Instructions to follow:
Set down, word for word, the stretch of the forum thread below from "Harper, Obama and" through "more in derivatives.".

The financial parasites cannot survive without ongoing and increasing public transfusions, and each whimper sends politicians to shovel more to the trough. 

Harper, Obama and the EU don't actually want to rein in global finance.

Another thirty billion !!! i still can't believe it...and no increased transfer payments for health, education, a housing strategy, Indigenous nations...

and Harper lets the Canada Pension Plan sink money into Rockefellers' real estate, to let that corp gamble more in derivatives.

Why doesn't the CPP invest in public bonds for funding fully public services here?  recycle public money and avoid derivatives inflation.

crazy.

 

 

thanks

'great social prosperity' in the USSR !!??  that's not just omitting mention, its sanitizing their own history as the bolsheviks always have.

RosaL

thanks wrote:

'great social prosperity' in the USSR !!??  that's not just omitting mention, its rewriting history as the bolsheviks always have.

Stalin was a criminal. That doesn't mean there was nothing good about the economy of the time. And it's the economy they're talking about - not purges and gulags. 

thanks

um, what part of purges and gulags don't have to do with economy? who does the work? [gulag residents, peasants terrorized by purges] who gets the benefits?  [Party hierarchy].

RosaL

thanks wrote:

um, what part of purges and gulags don't have to do with economy? who does the work? [gulag residents, peasants terrorized by purges] who gets the benefits?  [Party hierarchy].

Raw data:

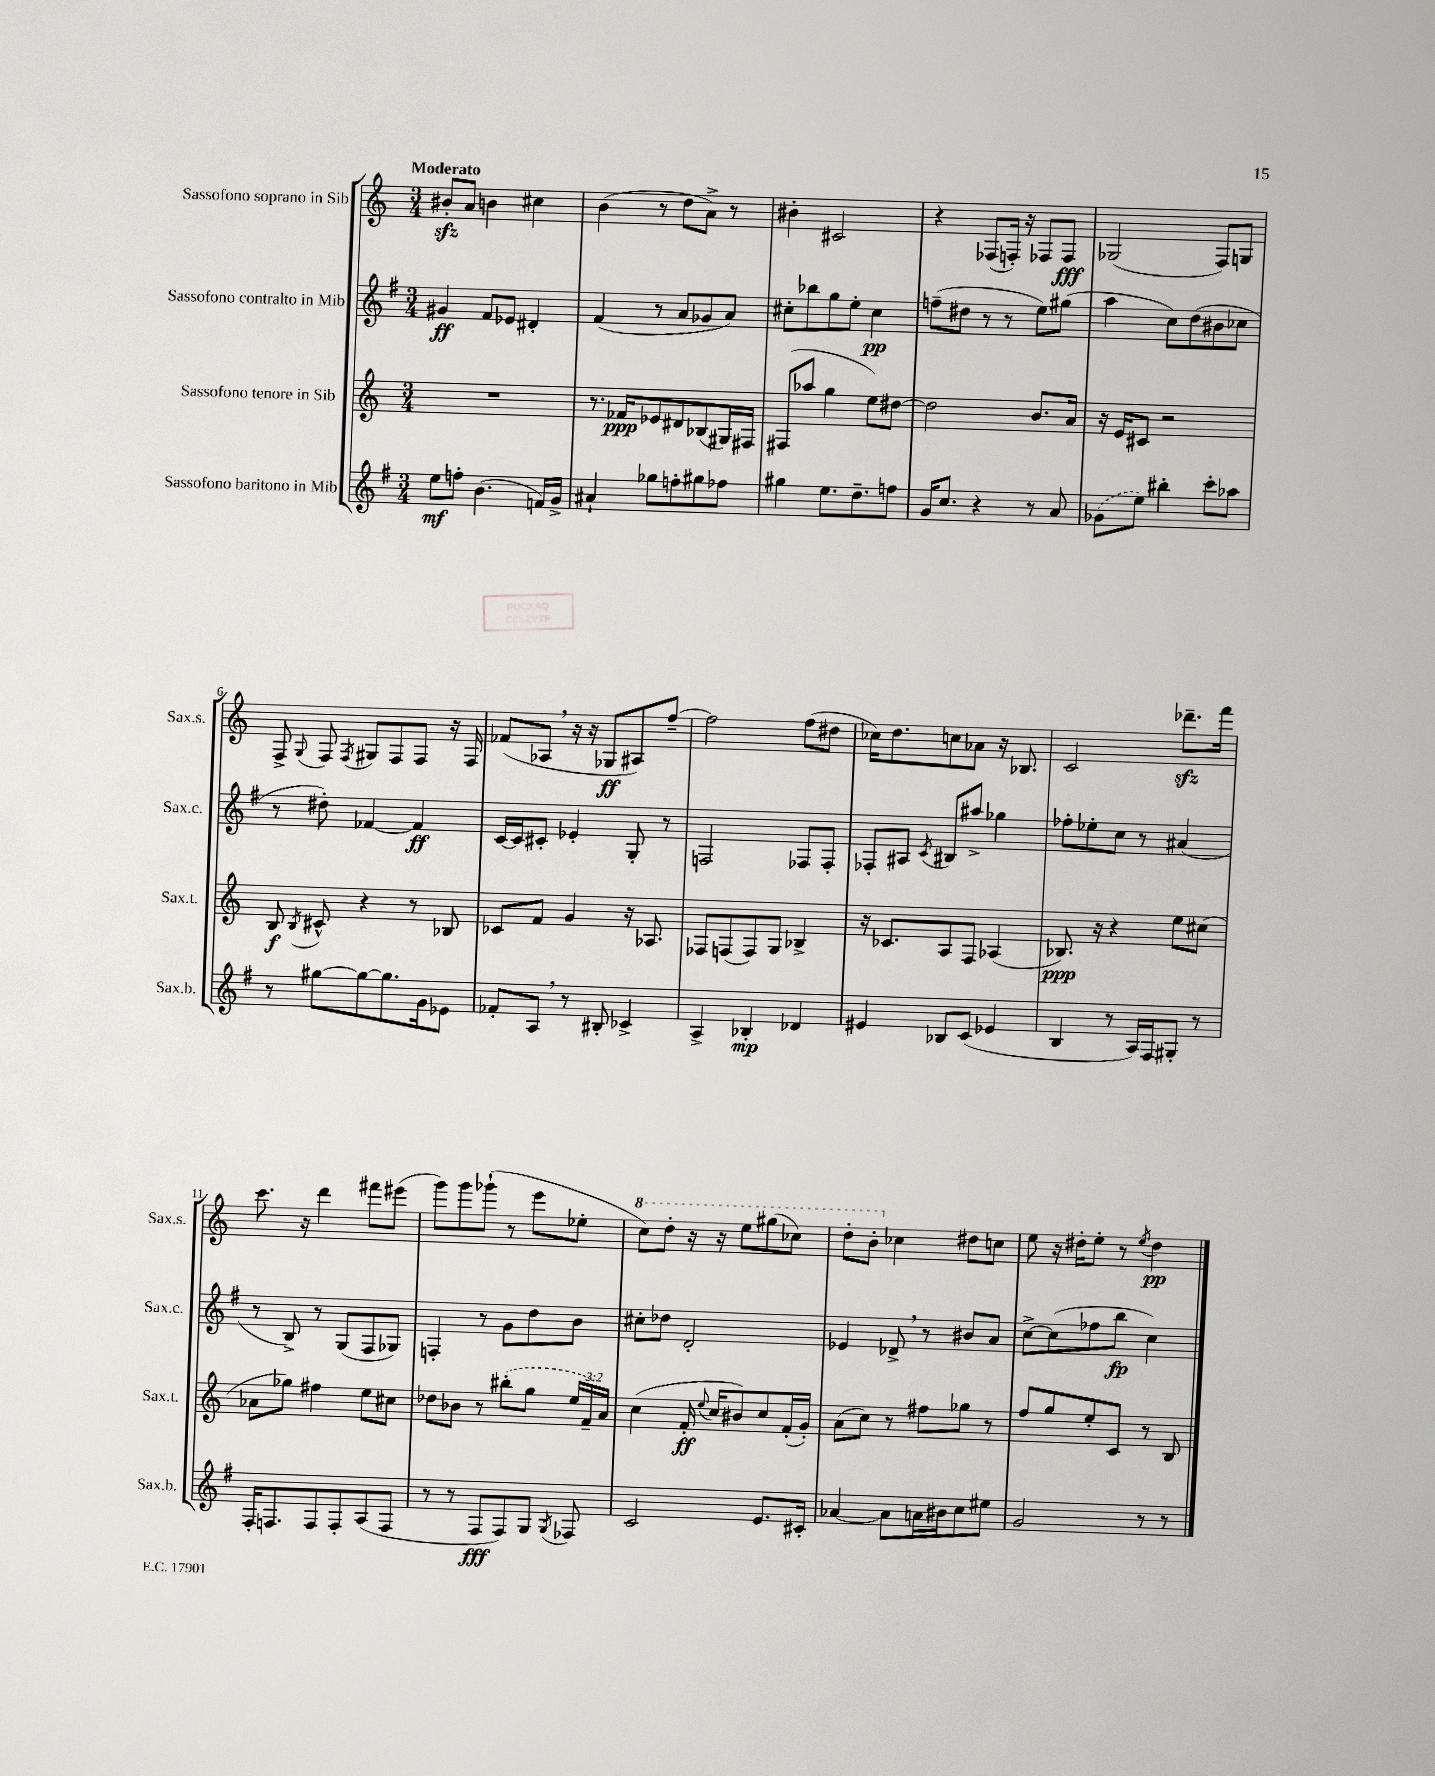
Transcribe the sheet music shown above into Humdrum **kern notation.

Task output:
Harper, Obama and the EU don't actually want to rein in global finance.

Another thirty billion !!! i still can't believe it...and no increased transfer payments for health, education, a housing strategy, Indigenous nations...

and Harper lets the Canada Pension Plan sink money into Rockefellers' real estate, to let that corp gamble more in derivatives.